Description
You are given two nonempty linked lists representing two nonnegative integers. The digits are stored in reverse order, and each of their nodes contains a single digit. Add the two numbers and return the sum as a linked list.
You may assume the two numbers do not contain any leading zero, except the number 0 itself.
Example 1:
Input: l1 = [2,4,3]
, l2 = [5,6,4]
Output: [7,0,8]
Explanation: 342 + 465 = 807.
Example 2:
Input: l1 = [0]
, l2 = [0]
Output: [0]
Example 3:
Input: l1 = [9,9,9,9,9,9,9]
, l2 = [9,9,9,9]
Output: [8,9,9,9,0,0,0,1]
Constraints:
 The number of nodes in each linked list is in the range
[1, 100]
. 0 <= Node.val <= 9
 It is guaranteed that the list represents a number that does not have leading zeros.
Approach
Since it’s a linked list, it’s suitable to use recursion. In each recursion, add the values of the current nodes of the two linked lists and pass the carry to the next recursion.
Solution
/**
* Definition for singlylinked list.
* function ListNode(val, next) {
* this.val = (val===undefined ? 0 : val)
* this.next = (next===undefined ? null : next)
* }
*/
/**
* @param {ListNode} l1
* @param {ListNode} l2
* @return {ListNode}
*/
var addTwoNumbers = function (l1, l2) {
return addTwoLinkedListWithCarry(l1, l2);
};
function addTwoLinkedListWithCarry(l1, l2, carry = 0) {
// Base case: if both lists are null and there is no carry, return null
if (!l1 && !l2 && !carry) return null;
const sum = (l1?.val ?? 0) + (l2?.val ?? 0) + carry;
// Recursively call the function for the next nodes and carry
const next = addTwoLinkedListWithCarry(
l1?.next,
l2?.next,
Math.floor(sum / 10)
);
return new ListNode(sum % 10, next);
}
Complexity Analysis
Time Complexity
The function addTwoLinkedListWithCarry
recursively processes each node until both linked lists are fully traversed. Given the lengths of l1 and l2 are n
and m
, the maximum number of recursive calls is max(n, m)
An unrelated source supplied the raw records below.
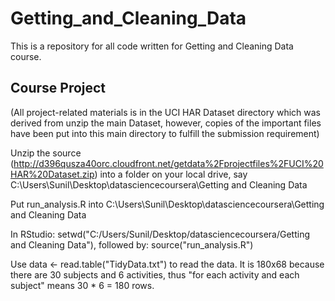 # Getting_and_Cleaning_Data
This is a repository for all code written for Getting and Cleaning Data course.

## Course Project

(All project-related materials is in the UCI HAR Dataset directory which was derived from unzip the main Dataset, however, copies of the important files have been put into this main directory to fulfill the submission requirement)

Unzip the source (http://d396qusza40orc.cloudfront.net/getdata%2Fprojectfiles%2FUCI%20HAR%20Dataset.zip) into a folder on your local drive, say C:\Users\Sunil\Desktop\datasciencecoursera\Getting and Cleaning Data

Put run_analysis.R into C:\Users\Sunil\Desktop\datasciencecoursera\Getting and Cleaning Data

In RStudio: setwd("C:/Users/Sunil/Desktop/datasciencecoursera/Getting and Cleaning Data"), followed by: source("run_analysis.R")

Use data <- read.table("TidyData.txt") to read the data. It is 180x68 because there are 30 subjects and 6 activities, thus "for each activity and each subject" means 30 * 6 = 180 rows.
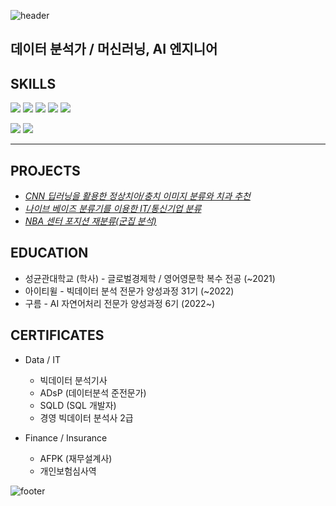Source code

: ![header](https://capsule-render.vercel.app/api?type=waving&color=EDE574&height=150&section=header&text=정명찬%20Blake%20Jeong&fontColor=&fontSize=50)


데이터 분석가 / 머신러닝, AI 엔지니어 
--------------------------------------
 

## SKILLS

<img src="https://img.shields.io/badge/-Oracle SQL-orange"/> <img src="https://img.shields.io/badge/Python-3776AB?style=flat-square&logo=python&logoColor=white"/> <img src="https://img.shields.io/badge/R-276DC3?style=flat-square&logo=R&logoColor=white"/> <img src="https://img.shields.io/badge/Scikit_learn-F7931E?style=flat-square&logo=scikitlearn&logoColor=white"/> <img src="https://img.shields.io/badge/TensorFlow-FF6F00?style=flat-square&logo=TensorFlow&logoColor=white"/>

<img src="https://img.shields.io/badge/Excel-217346?style=flat-square&logo=Microsoft Excel&logoColor=white"/> <img src="https://img.shields.io/badge/PowerPoint-B7472A?style=flat-square&logo=Microsoft PowerPoint&logoColor=white"/>
****
## PROJECTS
* [_CNN 딥러닝을 활용한 정상치아/충치 이미지 분류와 치과 추천_](https://github.com/teeth-check/teeth-check) 
* [_나이브 베이즈 분류기를 이용한 IT/통신기업 분류_](https://github.com/blakej2432/FirmClf)
* [_NBA 센터 포지션 재분류(군집 분석)_](https://github.com/blakej2432/PositionClf)

## EDUCATION

* 성균관대학교 (학사) - 글로벌경제학 / 영어영문학 복수 전공 (~2021)
* 아이티윌 - 빅데이터 분석 전문가 양성과정 31기 (~2022)
* 구름 - AI 자연어처리 전문가 양성과정 6기 (2022~)

## CERTIFICATES

* Data / IT
  * 빅데이터 분석기사
  * ADsP (데이터분석 준전문가)
  * SQLD (SQL 개발자)
  * 경영 빅데이터 분석사 2급

* Finance / Insurance
  * AFPK (재무설계사)
  * 개인보험심사역 

![footer](https://capsule-render.vercel.app/api?type=waving&color=EDE574&height=120&section=footer&text=&fontColor=&fontSize=50)
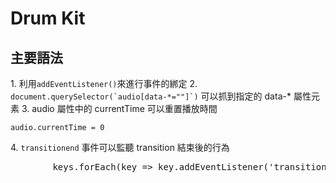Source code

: # Drum Kit
<h2>主要語法</h2>
<p>
    1. 利用<code>addEventListener()</code>來進行事件的綁定
    2. <code>document.querySelector(`audio[data-*=""]`)</code> 可以抓到指定的 data-* 屬性元素
    3. audio 屬性中的 currentTime 可以重置播放時間
    <pre><code>audio.currentTime = 0</code></pre>
    4. <code>transitionend</code> 事件可以監聽 transition 結束後的行為
    <pre>
        keys.forEach(key => key.addEventListener('transitionend', removePlayingClass))
        
</p>
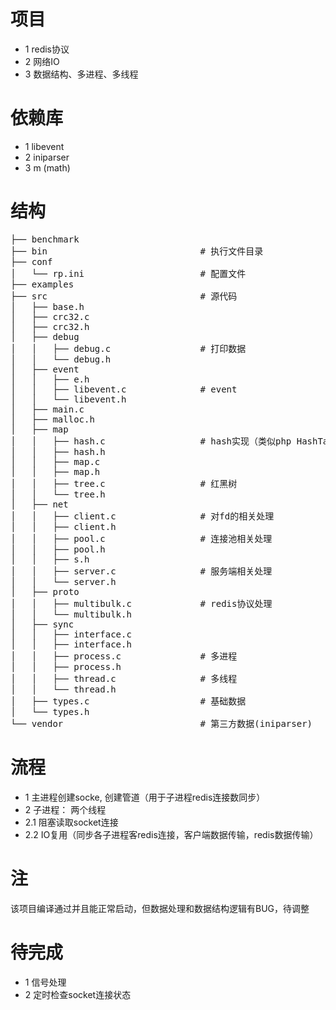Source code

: # 项目
- 1 redis协议
- 2 网络IO
- 3 数据结构、多进程、多线程

# 依赖库
- 1 libevent
- 2 iniparser
- 3 m (math)

# 结构
<pre>
├── benchmark
├── bin       						# 执行文件目录
├── conf
│   └── rp.ini 						# 配置文件
├── examples
├── src                             # 源代码
│   ├── base.h
│   ├── crc32.c
│   ├── crc32.h
│   ├── debug
│   │   ├── debug.c                 # 打印数据
│   │   └── debug.h
│   ├── event
│   │   ├── e.h
│   │   ├── libevent.c              # event
│   │   └── libevent.h
│   ├── main.c
│   ├── malloc.h
│   ├── map
│   │   ├── hash.c                  # hash实现（类似php HashTable, 不同是这里是无序的）
│   │   ├── hash.h
│   │   ├── map.c
│   │   ├── map.h
│   │   ├── tree.c                  # 红黑树
│   │   └── tree.h
│   ├── net
│   │   ├── client.c                # 对fd的相关处理
│   │   ├── client.h
│   │   ├── pool.c                  # 连接池相关处理
│   │   ├── pool.h
│   │   ├── s.h
│   │   ├── server.c                # 服务端相关处理
│   │   └── server.h
│   ├── proto
│   │   ├── multibulk.c             # redis协议处理
│   │   └── multibulk.h
│   ├── sync
│   │   ├── interface.c
│   │   ├── interface.h
│   │   ├── process.c               # 多进程
│   │   ├── process.h
│   │   ├── thread.c                # 多线程
│   │   └── thread.h
│   ├── types.c                     # 基础数据
│   └── types.h
└── vendor                          # 第三方数据(iniparser)
</pre>

# 流程
- 1 主进程创建socke, 创建管道（用于子进程redis连接数同步）
- 2 子进程： 两个线程
- 2.1 阻塞读取socket连接
- 2.2 IO复用（同步各子进程客redis连接，客户端数据传输，redis数据传输）

# 注
  该项目编译通过并且能正常启动，但数据处理和数据结构逻辑有BUG，待调整
# 待完成
- 1 信号处理
- 2 定时检查socket连接状态
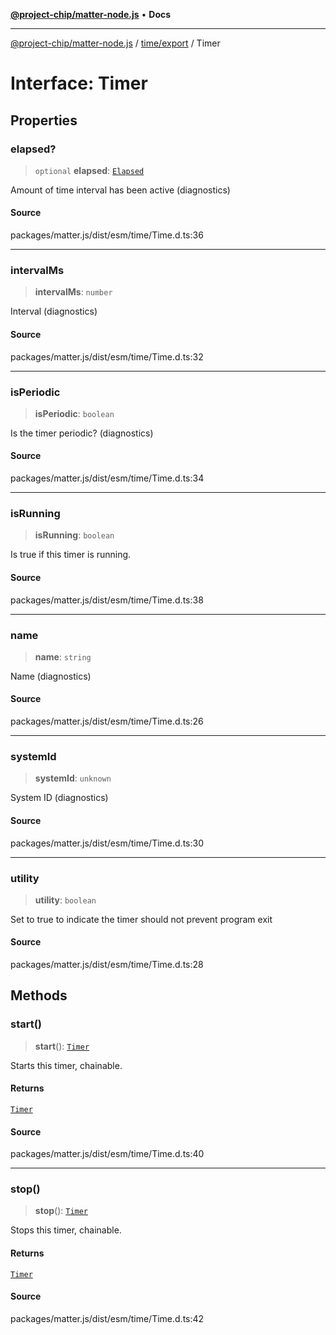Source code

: [**@project-chip/matter-node.js**](../../../README.md) • **Docs**

***

[@project-chip/matter-node.js](../../../modules.md) / [time/export](../README.md) / Timer

# Interface: Timer

## Properties

### elapsed?

> `optional` **elapsed**: [`Elapsed`](../../../log/export/namespaces/Diagnostic/interfaces/Elapsed.md)

Amount of time interval has been active (diagnostics)

#### Source

packages/matter.js/dist/esm/time/Time.d.ts:36

***

### intervalMs

> **intervalMs**: `number`

Interval (diagnostics)

#### Source

packages/matter.js/dist/esm/time/Time.d.ts:32

***

### isPeriodic

> **isPeriodic**: `boolean`

Is the timer periodic? (diagnostics)

#### Source

packages/matter.js/dist/esm/time/Time.d.ts:34

***

### isRunning

> **isRunning**: `boolean`

Is true if this timer is running.

#### Source

packages/matter.js/dist/esm/time/Time.d.ts:38

***

### name

> **name**: `string`

Name (diagnostics)

#### Source

packages/matter.js/dist/esm/time/Time.d.ts:26

***

### systemId

> **systemId**: `unknown`

System ID (diagnostics)

#### Source

packages/matter.js/dist/esm/time/Time.d.ts:30

***

### utility

> **utility**: `boolean`

Set to true to indicate the timer should not prevent program exit

#### Source

packages/matter.js/dist/esm/time/Time.d.ts:28

## Methods

### start()

> **start**(): [`Timer`](Timer.md)

Starts this timer, chainable.

#### Returns

[`Timer`](Timer.md)

#### Source

packages/matter.js/dist/esm/time/Time.d.ts:40

***

### stop()

> **stop**(): [`Timer`](Timer.md)

Stops this timer, chainable.

#### Returns

[`Timer`](Timer.md)

#### Source

packages/matter.js/dist/esm/time/Time.d.ts:42
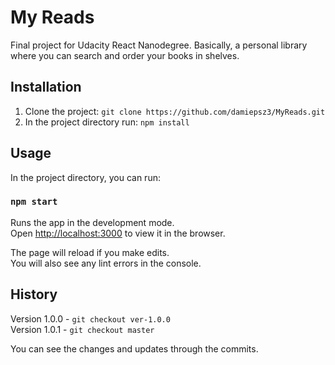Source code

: # My Reads
Final project for Udacity React Nanodegree.
Basically, a personal library where you can search and order your books in shelves.
## Installation
1. Clone the project: `git clone https://github.com/damiepsz3/MyReads.git`
2. In the project directory run: `npm install`
## Usage
In the project directory, you can run:

### `npm start`

Runs the app in the development mode.<br>
Open [http://localhost:3000](http://localhost:3000) to view it in the browser.

The page will reload if you make edits.<br>
You will also see any lint errors in the console.
## History
Version 1.0.0 - `git checkout ver-1.0.0`<br>
Version 1.0.1 - `git checkout master`

You can see the changes and updates through the commits.
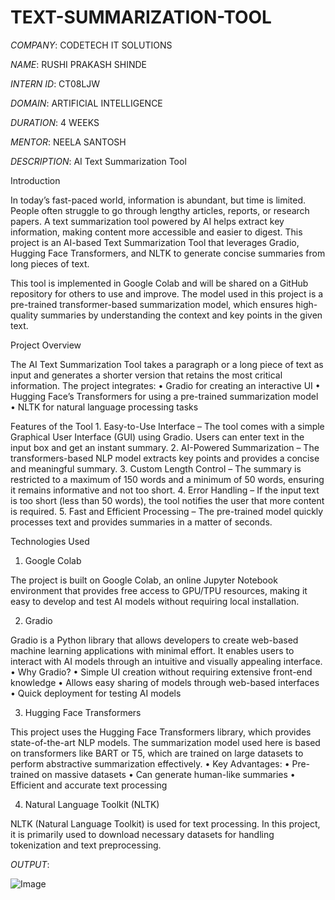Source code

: # TEXT-SUMMARIZATION-TOOL

*COMPANY*: CODETECH IT SOLUTIONS

*NAME*: RUSHI PRAKASH SHINDE

*INTERN ID*: CT08LJW

*DOMAIN*: ARTIFICIAL INTELLIGENCE

*DURATION*: 4 WEEKS

*MENTOR*: NEELA SANTOSH

*DESCRIPTION*: 
AI Text Summarization Tool

Introduction

In today’s fast-paced world, information is abundant, but time is limited. People often struggle to go through lengthy articles, reports, or research papers. A text summarization tool powered by AI helps extract key information, making content more accessible and easier to digest. This project is an AI-based Text Summarization Tool that leverages Gradio, Hugging Face Transformers, and NLTK to generate concise summaries from long pieces of text.

This tool is implemented in Google Colab and will be shared on a GitHub repository for others to use and improve. The model used in this project is a pre-trained transformer-based summarization model, which ensures high-quality summaries by understanding the context and key points in the given text.

Project Overview

The AI Text Summarization Tool takes a paragraph or a long piece of text as input and generates a shorter version that retains the most critical information. The project integrates:
	•	Gradio for creating an interactive UI
	•	Hugging Face’s Transformers for using a pre-trained summarization model
	•	NLTK for natural language processing tasks

Features of the Tool
	1.	Easy-to-Use Interface – The tool comes with a simple Graphical User Interface (GUI) using Gradio. Users can enter text in the input box and get an instant summary.
	2.	AI-Powered Summarization – The transformers-based NLP model extracts key points and provides a concise and meaningful summary.
	3.	Custom Length Control – The summary is restricted to a maximum of 150 words and a minimum of 50 words, ensuring it remains informative and not too short.
	4.	Error Handling – If the input text is too short (less than 50 words), the tool notifies the user that more content is required.
	5.	Fast and Efficient Processing – The pre-trained model quickly processes text and provides summaries in a matter of seconds.

Technologies Used

1. Google Colab

The project is built on Google Colab, an online Jupyter Notebook environment that provides free access to GPU/TPU resources, making it easy to develop and test AI models without requiring local installation.

2. Gradio

Gradio is a Python library that allows developers to create web-based machine learning applications with minimal effort. It enables users to interact with AI models through an intuitive and visually appealing interface.
	•	Why Gradio?
	•	Simple UI creation without requiring extensive front-end knowledge
	•	Allows easy sharing of models through web-based interfaces
	•	Quick deployment for testing AI models

3. Hugging Face Transformers

This project uses the Hugging Face Transformers library, which provides state-of-the-art NLP models. The summarization model used here is based on transformers like BART or T5, which are trained on large datasets to perform abstractive summarization effectively.
	•	Key Advantages:
	•	Pre-trained on massive datasets
	•	Can generate human-like summaries
	•	Efficient and accurate text processing

4. Natural Language Toolkit (NLTK)

NLTK (Natural Language Toolkit) is used for text processing. In this project, it is primarily used to download necessary datasets for handling tokenization and text preprocessing.

*OUTPUT*:

![Image](https://github.com/user-attachments/assets/69ff140a-9e0b-4008-8ec2-1b1deb7e9b43)
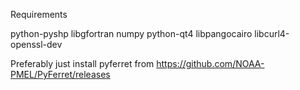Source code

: Requirements

 python-pyshp libgfortran numpy python-qt4 libpangocairo libcurl4-openssl-dev

Preferably just install pyferret from https://github.com/NOAA-PMEL/PyFerret/releases


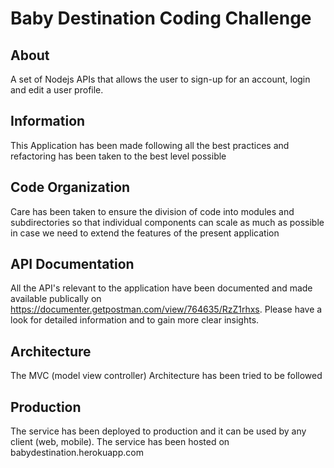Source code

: # Baby Destination Coding Challenge

## About

A set of Nodejs APIs that allows the user to sign-up for an account, login and edit a user profile.

## Information

This Application has been made following all the best practices and refactoring has been taken to the best level possible

## Code Organization

Care has been taken to ensure the division of code into modules and subdirectories so that individual components can scale as much as possible in case we need to extend the features of the present application

## API Documentation

All the API's relevant to the application have been documented and made available publically on https://documenter.getpostman.com/view/764635/RzZ1rhxs. Please have a look for detailed information and to gain more clear insights.

## Architecture

The MVC (model view controller) Architecture has been tried to be followed

## Production

The service has been deployed to production and it can be used by any client (web, mobile). The service has been hosted on babydestination.herokuapp.com 
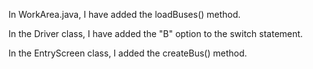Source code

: In WorkArea.java, I have added the loadBuses() method.

In the Driver class, I have added the "B" option to the switch statement.

In the EntryScreen class, I added the createBus() method.
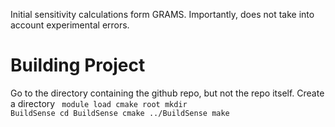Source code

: Initial sensitivity calculations form GRAMS.
Importantly, does not take into account experimental errors.

# Building Project
Go to the directory containing the github repo, but not the repo itself. Create a directory
<code>
module load cmake root
mkdir BuildSense
cd BuildSense
cmake ../BuildSense
make
<code>
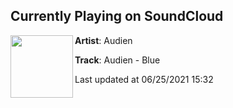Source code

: ## Currently Playing on SoundCloud

[<img align="left" width="100" src="https://i1.sndcdn.com/artworks-ew0uQvHyWZOM-0-t500x500.png">](https://soundcloud.com/audien/audien-blue)

**Artist**: Audien 

**Track**: Audien - Blue

Last updated at 06/25/2021 15:32

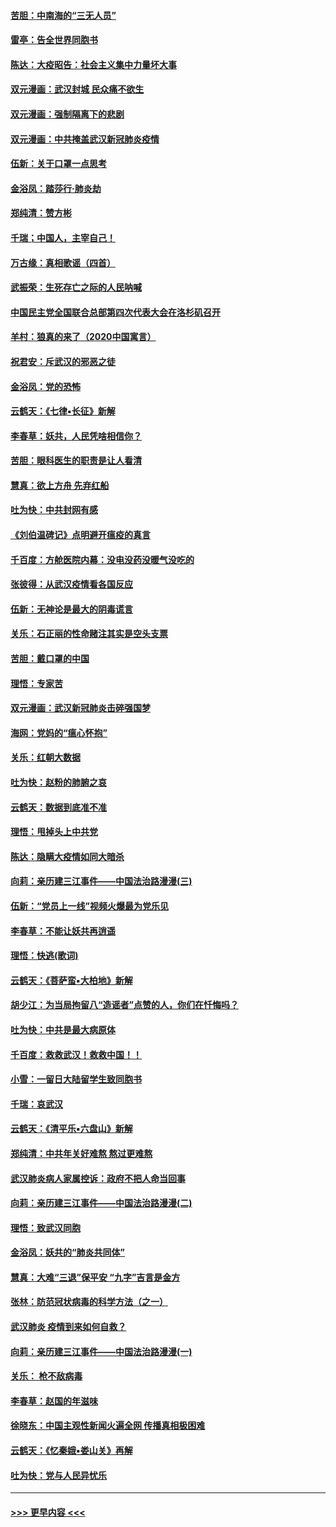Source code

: #### [苦胆：中南海的“三无人员”](../pages/nsc993/n11862997.md?t=02121902) 
#### [雷亭：告全世界同胞书](../pages/nsc993/n11862572.md?t=02121902) 
#### [陈达：大疫昭告：社会主义集中力量坏大事](../pages/nsc993/n11859419.md?t=02121902) 
#### [双元漫画：武汉封城 民众痛不欲生](../pages/nsc993/n11859287.md?t=02121902) 
#### [双元漫画：强制隔离下的悲剧](../pages/nsc993/n11859244.md?t=02121902) 
#### [双元漫画：中共掩盖武汉新冠肺炎疫情](../pages/nsc993/n11858249.md?t=02121902) 
#### [伍新：关于口罩一点思考](../pages/nsc993/n11859195.md?t=02121902) 
#### [金浴凤：踏莎行‧肺炎劫](../pages/nsc993/n11858227.md?t=02121902) 
#### [郑纯清：赞方彬](../pages/nsc993/n11856803.md?t=02121902) 
#### [千瑞；中国人，主宰自己！](../pages/nsc993/n11856793.md?t=02121902) 
#### [万古缘：真相歌谣（四首）](../pages/nsc993/n11856263.md?t=02121902) 
#### [武振荣：生死存亡之际的人民呐喊](../pages/nsc993/n11856256.md?t=02121902) 
#### [中国民主党全国联合总部第四次代表大会在洛杉矶召开](../pages/nsc993/n11856344.md?t=02121902) 
#### [羊村：狼真的来了（2020中国寓言）](../pages/nsc993/n11856229.md?t=02121902) 
#### [祝君安：斥武汉的邪恶之徒](../pages/nsc993/n11855861.md?t=02121902) 
#### [金浴凤：党的恐怖](../pages/nsc993/n11855849.md?t=02121902) 
#### [云鹤天：《七律▪长征》新解](../pages/nsc993/n11855479.md?t=02121902) 
#### [李春草：妖共，人民凭啥相信你？](../pages/nsc993/n11855196.md?t=02121902) 
#### [苦胆：眼科医生的职责是让人看清](../pages/nsc993/n11853840.md?t=02121902) 
#### [慧真：欲上方舟 先弃红船](../pages/nsc993/n11853483.md?t=02121902) 
#### [吐为快：中共封网有感](../pages/nsc993/n11852575.md?t=02121902) 
#### [《刘伯温碑记》点明避开瘟疫的真言](../pages/nsc993/n11852128.md?t=02121902) 
#### [千百度：方舱医院内幕：没电没药没暖气没吃的](../pages/nsc993/n11850211.md?t=02121902) 
#### [张彼得：从武汉疫情看各国反应](../pages/nsc993/n11850102.md?t=02121902) 
#### [伍新：无神论是最大的阴毒谎言](../pages/nsc993/n11846129.md?t=02121902) 
#### [关乐：石正丽的性命赌注其实是空头支票](../pages/nsc993/n11846109.md?t=02121902) 
#### [苦胆：戴口罩的中国](../pages/nsc993/n11845576.md?t=02121902) 
#### [理悟：专家苦](../pages/nsc993/n11845564.md?t=02121902) 
#### [双元漫画：武汉新冠肺炎击碎强国梦](../pages/nsc993/n11843320.md?t=02121902) 
#### [海网：党妈的“瘟心怀抱”](../pages/nsc993/n11840740.md?t=02121902) 
#### [关乐：红朝大数据](../pages/nsc993/n11840675.md?t=02121902) 
#### [吐为快：赵粉的肺腑之哀](../pages/nsc993/n11840618.md?t=02121902) 
#### [云鹤天：数据到底准不准](../pages/nsc993/n11840325.md?t=02121902) 
#### [理悟：甩掉头上中共党](../pages/nsc993/n11838826.md?t=02121902) 
#### [陈达：隐瞒大疫情如同大暗杀](../pages/nsc993/n11838771.md?t=02121902) 
#### [向莉：亲历建三江事件——中国法治路漫漫(三)](../pages/nsc993/n11831825.md?t=02121902) 
#### [伍新：“党员上一线”视频火爆最为党乐见](../pages/nsc993/n11838200.md?t=02121902) 
#### [李春草：不能让妖共再逍遥](../pages/nsc993/n11838102.md?t=02121902) 
#### [理悟：快逃(歌词)](../pages/nsc993/n11838083.md?t=02121902) 
#### [云鹤天：《菩萨蛮▪大柏地》新解](../pages/nsc993/n11838059.md?t=02121902) 
#### [胡少江：为当局拘留八“造谣者”点赞的人，你们在忏悔吗？](../pages/nsc993/n11836801.md?t=02121902) 
#### [吐为快：中共是最大病原体](../pages/nsc993/n11836748.md?t=02121902) 
#### [千百度：救救武汉！救救中国！！](../pages/nsc993/n11836145.md?t=02121902) 
#### [小雪：一留日大陆留学生致同胞书](../pages/nsc993/n11834624.md?t=02121902) 
#### [千瑞：哀武汉](../pages/nsc993/n11833647.md?t=02121902) 
#### [云鹤天：《清平乐▪六盘山》新解](../pages/nsc993/n11833611.md?t=02121902) 
#### [郑纯清：中共年关好难熬 熬过更难熬](../pages/nsc993/n11833489.md?t=02121902) 
#### [武汉肺炎病人家属控诉：政府不把人命当回事](../pages/nsc993/n11833205.md?t=02121902) 
#### [向莉：亲历建三江事件——中国法治路漫漫(二)](../pages/nsc993/n11829102.md?t=02121902) 
#### [理悟：致武汉同胞](../pages/nsc993/n11831522.md?t=02121902) 
#### [金浴凤：妖共的“肺炎共同体”](../pages/nsc993/n11829448.md?t=02121902) 
#### [慧真：大难“三退”保平安 “九字”吉言是金方](../pages/nsc993/n11829501.md?t=02121902) 
#### [张林：防范冠状病毒的科学方法（之一）](../pages/nsc993/n11828618.md?t=02121902) 
#### [武汉肺炎 疫情到来如何自救？](../pages/nsc993/n11827632.md?t=02121902) 
#### [向莉：亲历建三江事件——中国法治路漫漫(一)](../pages/nsc993/n11827190.md?t=02121902) 
#### [关乐： 枪不敌病毒](../pages/nsc993/n11826746.md?t=02121902) 
#### [李春草：赵国的年滋味](../pages/nsc993/n11826321.md?t=02121902) 
#### [徐晓东：中国主观性新闻火遍全网 传播真相极困难](../pages/nsc993/n11826508.md?t=02121902) 
#### [云鹤天：《忆秦娥▪娄山关》再解](../pages/nsc993/n11824682.md?t=02121902) 
#### [吐为快：党与人民异忧乐](../pages/nsc993/n11824660.md?t=02121902) 

----
#### [ >>> 更早内容 <<< ](../indexes/nsc993-earlier.md)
. Thus, the time complexity is O(max(n, m))
.
Space Complexity

Recursive depth: The depth of the recursion will be at most
max(n, m)
, which corresponds to the length of the longer linked list. This depth determines the space used on the call stack. 
New nodes: The space used by the new nodes created in the linked list will be at most
max(n, m) + 1
, as we create a new node for each digit in the sum, and the extra 1 is for a possible carry at the end.
Thus, the space complexity is O(max(n, m))
, due to both the recursive call stack and the new nodes.